U.S. Supreme Court blocks the Trump Administration’s attempt to end DACA
The Court’s ruling emphasized that the Administration failed to provide an adequate reason to justify ending DACA, in violation of the Administrative Procedure Act
This preservation of the DACA program ensures that employers may continue to legally employ DACA recipients
The U.S. Supreme Court, on June 18, 2020, blocked an attempt by the Trump Administration to rescind the Deferred Action for Childhood Arrivals program, commonly known as DACA, in Department of Homeland Security v. Regents of the University of California. In a 5 to 4 decision, the Court ruled that the Administration failed to provide an adequate reason to justify ending the program.
The Court did not provide a ruling on the legality of DACA, instead it ruled that the Administration’s decision to end DACA was subject to judicial review.
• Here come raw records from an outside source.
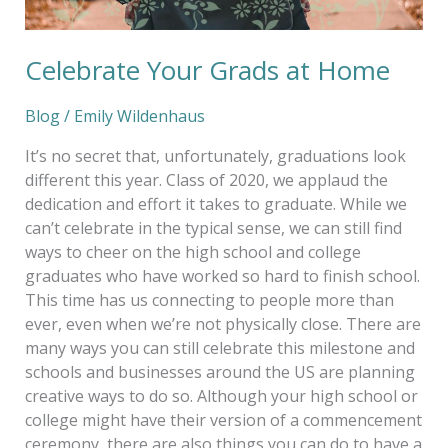
Celebrate Your Grads at Home
Blog
/
Emily Wildenhaus
It’s no secret that, unfortunately, graduations look
different this year. Class of 2020, we applaud the
dedication and effort it takes to graduate. While we
can’t celebrate in the typical sense, we can still find
ways to cheer on the high school and college
graduates who have worked so hard to finish school.
This time has us connecting to people more than
ever, even when we’re not physically close. There are
many ways you can still celebrate this milestone and
schools and businesses around the US are planning
creative ways to do so. Although your high school or
college might have their version of a commencement
ceremony, there are also things you can do to have a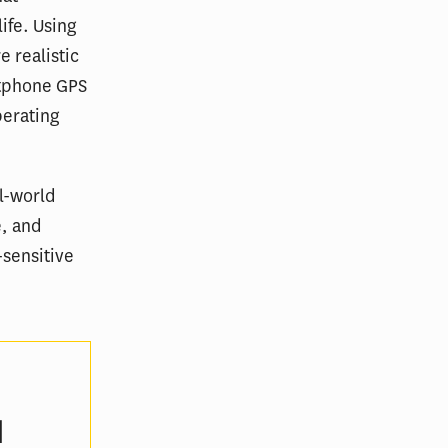
ife. Using
 realistic
rtphone GPS
perating
l-world
e, and
-sensitive
d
The Court also determined that the Administration’s failure to provide a reasoned analysis in reaching its decision to rescind DACA was arbitrary and capricious, violating the Administrative Procedure Act.
The Obama Administration created the DACA program on June 15, 2012, to protect eligible persons who came to the United States as children from deportation. To qualify for DACA, a person must have entered the U.S. under the age of 16; continuously resided in the U.S. since June 15, 2007; were under 31 years of age on June 15, 2012; were physically present in the U.S. on June 15, 2012; and not hold legal status. The person must also be currently enrolled in school, be a high school graduate, have obtained a GED, or have been honorably discharged from the military. DACA does not cover persons who have committed a felony or serious misdemeanor. The program requires applicants to apply to renew their grant of DACA status every two years, appear at a local immigration office, undergo a criminal background check, and pay immigration processing fees, which are currently $495. At present, nearly 700,000 people are enrolled in the DACA program.
The Trump Administration attempted to rescind the DACA program, however several legal challenges ensued. While all parties agreed that the Trump Administration possessed the authority to rescind DACA, the dispute primarily concerned the procedure the Administration was required to follow in rescinding DACA. Several lower courts blocked the effort and their cases ended up at the U.S. Supreme Court for review.
The net effect of the Supreme Court’s decision is that existing DACA recipients remain eligible for deferral from removal from the U.S. and employment authorization, provided that they continue to satisfy DACA requirements.
The preservation of the DACA program, at least for now, ensures that employers may continue to legally employ DACA recipients, so long as these individuals timely file applications to renew their existing DACA protection and corresponding work authorization, and continue to possess valid employment authorization documents.